L’Evangile

« Si je ne m’en vais pas, le Défenseur ne viendra pas à vous » (Jn 16, 5-11)

Alléluia. Alléluia.
Je vous enverrai l’Esprit de vérité, dit le Seigneur ;
il vous conduira dans la vérité tout entière.
Alléluia. (cf. Jn 16, 7.13)

Évangile de Jésus Christ selon saint Jean

En ce temps-là,
Jésus disait à ses disciples :
« Je m’en vais maintenant auprès de Celui qui m’a envoyé,
et aucun de vous ne me demande : “Où vas-tu ?”
Mais, parce que je vous dis cela,
la tristesse remplit votre cœur.
Pourtant, je vous dis la vérité :
il vaut mieux pour vous que je m’en aille,
car, si je ne m’en vais pas,
le Défenseur ne viendra pas à vous ;
mais si je pars, je vous l’enverrai.
Quand il viendra, il établira la culpabilité du monde
en matière de péché, de justice et de jugement.
En matière de péché,
puisqu’on ne croit pas en moi.
En matière de justice,
puisque je m’en vais auprès du Père,
et que vous ne me verrez plus.
En matière de jugement,
puisque déjà le prince de ce monde est jugé. »

Sa réflexion

Aujourd’hui, on est pris dans le tourbillon des infos qui passent vite et des obligations qui s’accumulent, et pourtant ce passage de l’évangile me parle comme un repère simple et humain. Jésus dit qu’il va partir et que, sans lui, les disciples se sentent perdus, mais qu’un autre appartient à la même famille va venir, l’Esprit de vérité. Ce n’est pas une promesse abstraite: c’est une promesse d’accompagnement dans nos déceptions, dans nos doutes, quand on ne voit plus clair au milieu des choix qui pèsent sur nos épaules. Dans la vie d’aujourd’hui, où tout se mesure en efficacité et en performance, l’idée que l’Esprit Consoleur nous invite à respirer autrement peut sembler naïve, et pourtant elle résonne.
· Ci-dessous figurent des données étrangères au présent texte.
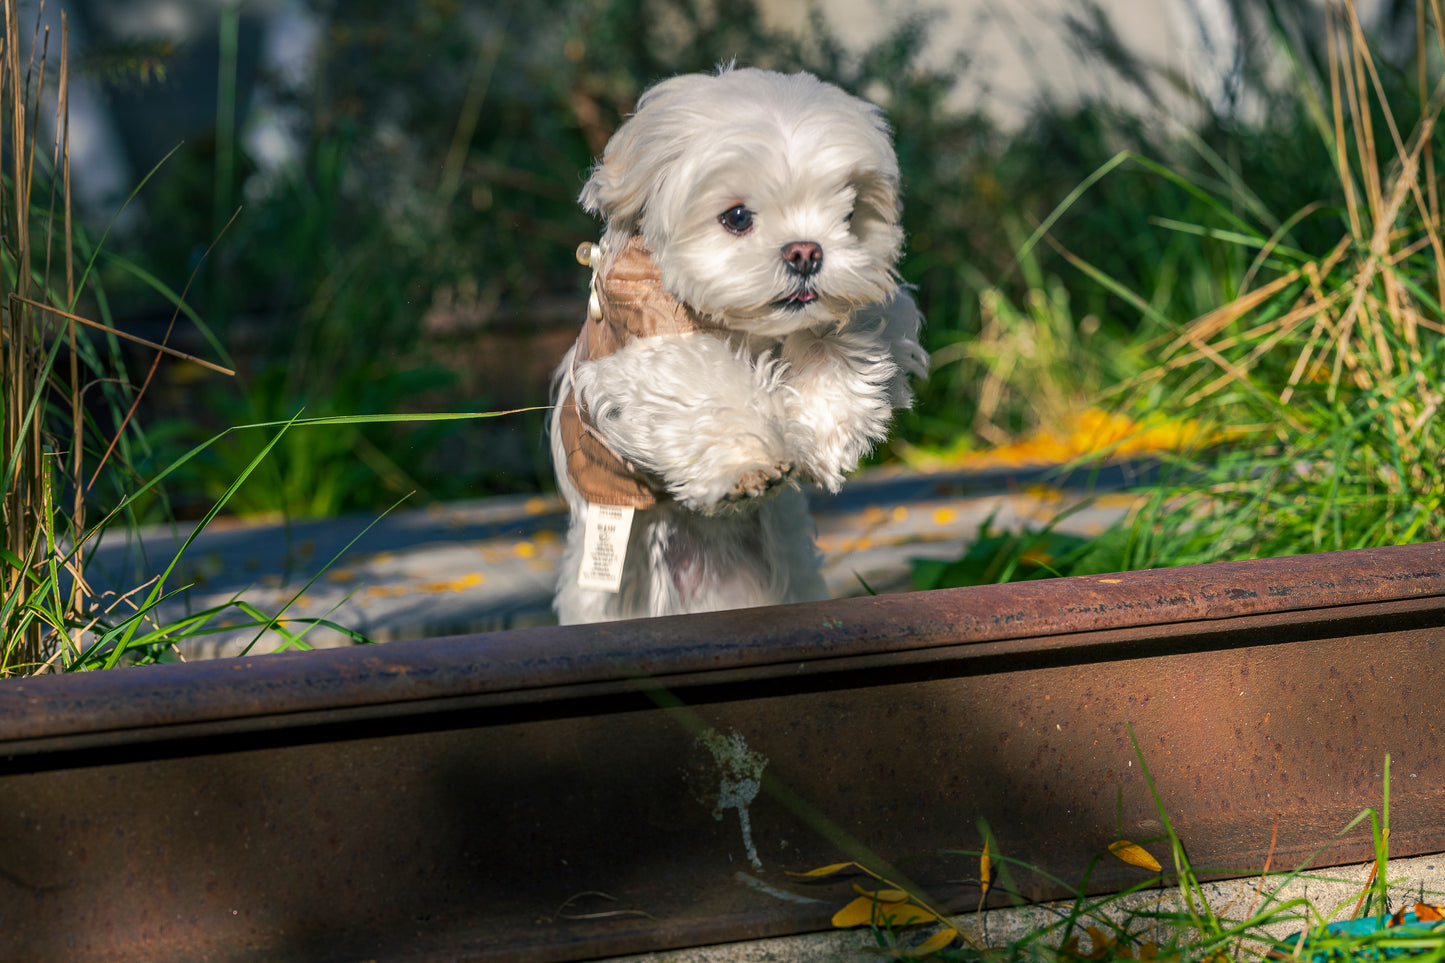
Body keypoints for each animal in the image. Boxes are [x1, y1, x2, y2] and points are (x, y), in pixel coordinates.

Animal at [546, 67, 930, 621]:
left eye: (851, 212)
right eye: (737, 217)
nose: (806, 251)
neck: (748, 327)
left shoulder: (879, 305)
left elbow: (848, 330)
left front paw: (822, 435)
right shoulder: (646, 345)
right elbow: (705, 387)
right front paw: (750, 462)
Sans cet Esprit, on risquerait d’être prisonnier de nos jugements rapides, de nos certitudes qui excluent, de notre besoin d’avoir raison. Avec lui, il y a une invitation à ouvrir les regards: reconnaître que ce qui nous manque parfois, ce n’est pas seulement une solution pragmatique, mais une orientation, une capacité à écouter l’autre sans vouloir tout maîtriser. Jésus parle de convaincues, de culpabilité et de jugement comme effets de l’absence de lui, et c’est peut-être une clé pour notre vie actuelle: nos repliements, nos réflexes de défense, nos crispations face à l’inconnu prennent racine dans une perception incomplète. L’Esprit vient donc non pas pour nous changer en robots dociles, mais pour réveiller en nous cette curiosité qui cherche le sens, l’espace pour dire oui et non selon ce qui nourrit la vie, pas la peur. En fin de compte, être accompagné, c’est accepter d’être surpris par la miséricorde et par la manière dont l’amour peut se manifester, même dans les gestes banals du quotidien.